Fenomena Penipuan Online, Apakah Masyarakat Kita Mudah Tertipu ?

Zulhilmi Putra. (Foto: Dok. Pribadi)

Langgam.id - Semakin berkembangnya teknologi di tahun 2023 ini, apakah masih banyak masyarakat kita yang menjadi korban penipuan online ? atau masyarakat kita sudah bijak dan pintar dalam menghadapi hal hal seperti ini? Mari kita ulas.

Perkembangan dunia digital yang semakin marak memiliki banyak dampak negatif, hal ini  membuat kejahatan siber juga makin meningkat. kejahatan siber yang menghantui masyarakat di era digital ini adalah penipuan online. Penipuan online adalah bentuk kejahatan yang terjadi di dunia digital untuk mengelabui dan merugikan korban. Tujuannya berbagai macam, mulai dari mencuri uang, memperoleh data pribadi secara ilegal dan menyalah gunakan data tersebut.

Kasus penipuan online hingga akhir tahun 2023 sudah sangat banyak, Menjelang akhir tahun 2023, Vaksincom merangkum tindak kejahatan siber berdasarkan hasil pelaporan yang dikirimkan korban kejahatan siber ke situs cekrekening.id.

Data laporan ini dirangkum dalam 4 kategori seperti statistik kategori jenis kejahatan, media sosial apa yang paling populer digunakan, statistik kota yang memberikan laporan serta statistik bank apa yang digunakan untuk melakukan kejahatan siber ini. Data yang diperoleh adalah data dari 1 Januari 2023 sampai dengan minggu ketiga November 2023 dan diharapkan dapat memberikan gambaran insiden kejahatan siber di Indonesia 2023.

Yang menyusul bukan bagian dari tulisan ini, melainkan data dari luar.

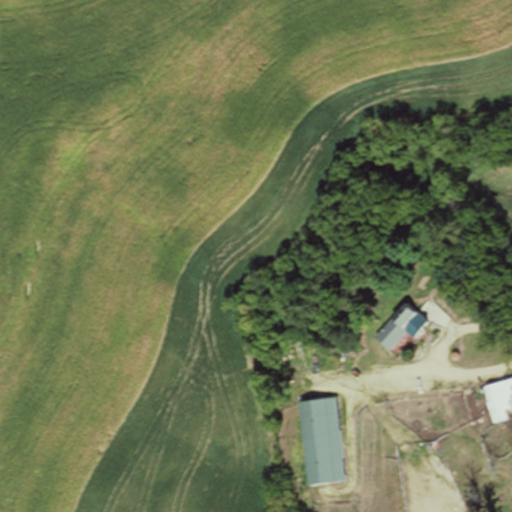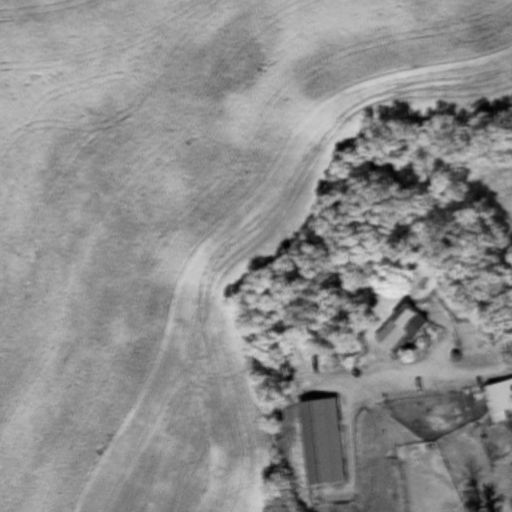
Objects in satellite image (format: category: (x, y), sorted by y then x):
building: (392, 328)
building: (496, 399)
building: (317, 442)
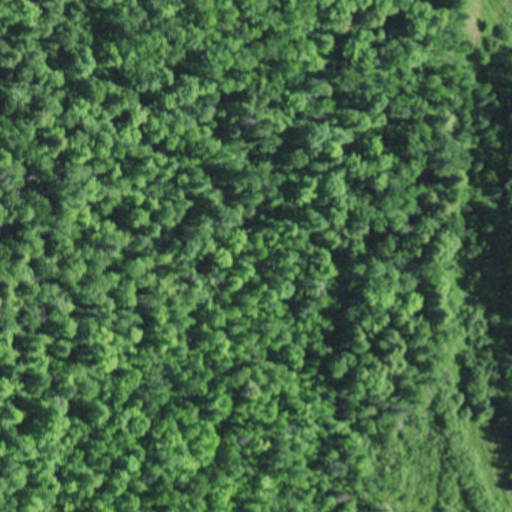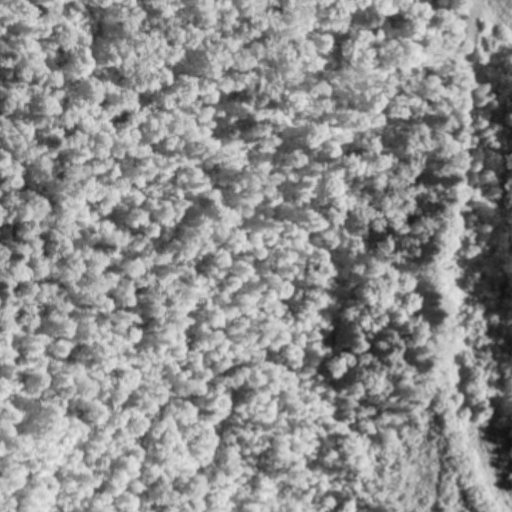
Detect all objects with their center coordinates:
road: (472, 257)
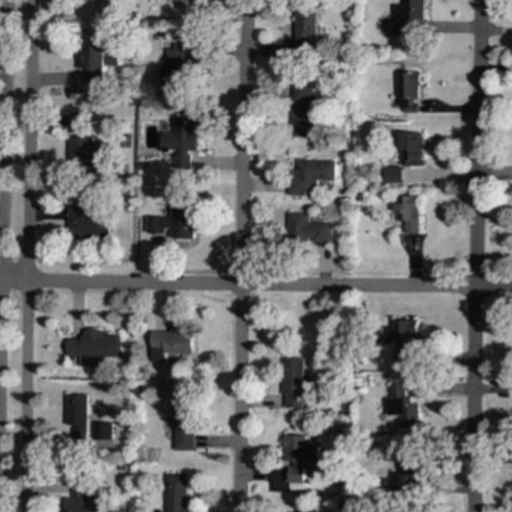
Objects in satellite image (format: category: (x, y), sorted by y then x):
building: (177, 0)
building: (410, 15)
building: (411, 15)
building: (307, 30)
building: (308, 30)
building: (99, 63)
building: (99, 63)
building: (181, 65)
building: (182, 66)
building: (410, 92)
building: (410, 92)
building: (307, 111)
building: (307, 111)
building: (81, 121)
building: (81, 122)
building: (184, 142)
building: (184, 142)
building: (413, 149)
building: (414, 149)
building: (84, 150)
building: (84, 151)
building: (394, 175)
building: (395, 175)
building: (313, 176)
building: (313, 177)
road: (3, 178)
building: (411, 212)
building: (411, 213)
building: (178, 220)
building: (178, 220)
building: (88, 223)
building: (89, 223)
building: (309, 230)
building: (310, 230)
road: (27, 256)
road: (242, 256)
road: (477, 256)
road: (255, 287)
building: (406, 339)
building: (406, 340)
building: (171, 344)
building: (172, 344)
building: (94, 347)
building: (94, 348)
building: (295, 383)
building: (296, 383)
building: (404, 408)
building: (405, 408)
building: (76, 419)
building: (76, 420)
building: (184, 421)
building: (184, 422)
building: (102, 431)
building: (103, 432)
building: (298, 456)
building: (299, 457)
building: (408, 474)
building: (408, 475)
building: (177, 493)
building: (177, 493)
building: (82, 497)
building: (82, 497)
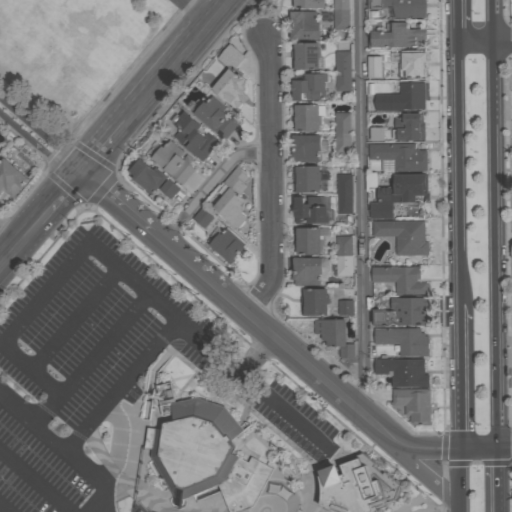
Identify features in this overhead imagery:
building: (308, 3)
building: (406, 7)
building: (405, 8)
road: (201, 10)
road: (217, 14)
building: (342, 14)
road: (456, 21)
building: (305, 24)
building: (397, 36)
building: (398, 36)
road: (484, 43)
park: (63, 50)
park: (72, 51)
building: (306, 55)
building: (232, 56)
building: (414, 64)
building: (374, 66)
building: (343, 70)
road: (166, 75)
building: (310, 87)
building: (232, 88)
building: (401, 98)
building: (403, 98)
building: (216, 117)
building: (218, 117)
building: (306, 117)
building: (410, 127)
building: (343, 132)
building: (377, 133)
building: (193, 136)
building: (195, 136)
road: (40, 140)
building: (307, 146)
road: (104, 147)
building: (398, 154)
building: (398, 155)
building: (172, 162)
building: (175, 162)
road: (457, 173)
building: (146, 175)
building: (11, 177)
building: (10, 178)
road: (270, 178)
building: (307, 178)
road: (209, 186)
building: (170, 188)
building: (403, 188)
building: (345, 193)
building: (398, 194)
building: (231, 197)
building: (233, 197)
road: (60, 198)
road: (357, 206)
building: (312, 209)
building: (380, 210)
building: (204, 217)
road: (496, 224)
building: (403, 235)
building: (405, 235)
road: (27, 238)
building: (308, 240)
building: (229, 244)
road: (6, 248)
building: (345, 255)
road: (6, 261)
building: (309, 269)
building: (400, 279)
building: (402, 279)
road: (47, 294)
building: (316, 301)
building: (347, 306)
building: (401, 312)
building: (402, 312)
road: (76, 320)
road: (262, 329)
road: (193, 334)
building: (334, 335)
building: (335, 335)
building: (403, 340)
building: (404, 340)
road: (104, 345)
road: (256, 355)
parking lot: (117, 372)
building: (403, 372)
building: (404, 372)
road: (458, 376)
road: (120, 384)
building: (414, 404)
building: (415, 404)
road: (281, 407)
road: (31, 421)
building: (193, 447)
traffic signals: (459, 450)
road: (485, 450)
traffic signals: (500, 450)
building: (208, 461)
road: (425, 471)
road: (34, 481)
road: (458, 481)
road: (500, 481)
building: (363, 485)
building: (351, 487)
road: (99, 489)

Data laporan tertinggi diduduki oleh kategori penipuan jual beli online dengan 53.793 insiden dengan persentase 45,87% laporan dari keseluruhan laporan yang diterima.

Jika kita melihat data diatas, artinya ada banyak sekali kasus-kasus penipuan online, berdasarkan data CDFS UGM pada 11 Agustus 2022, modus penipuan yang paling sering adalah :                                                      

-Berkedok memenangkan hadiah 91,2 persen.
-Pinjaman online ilegal 74,8 persen.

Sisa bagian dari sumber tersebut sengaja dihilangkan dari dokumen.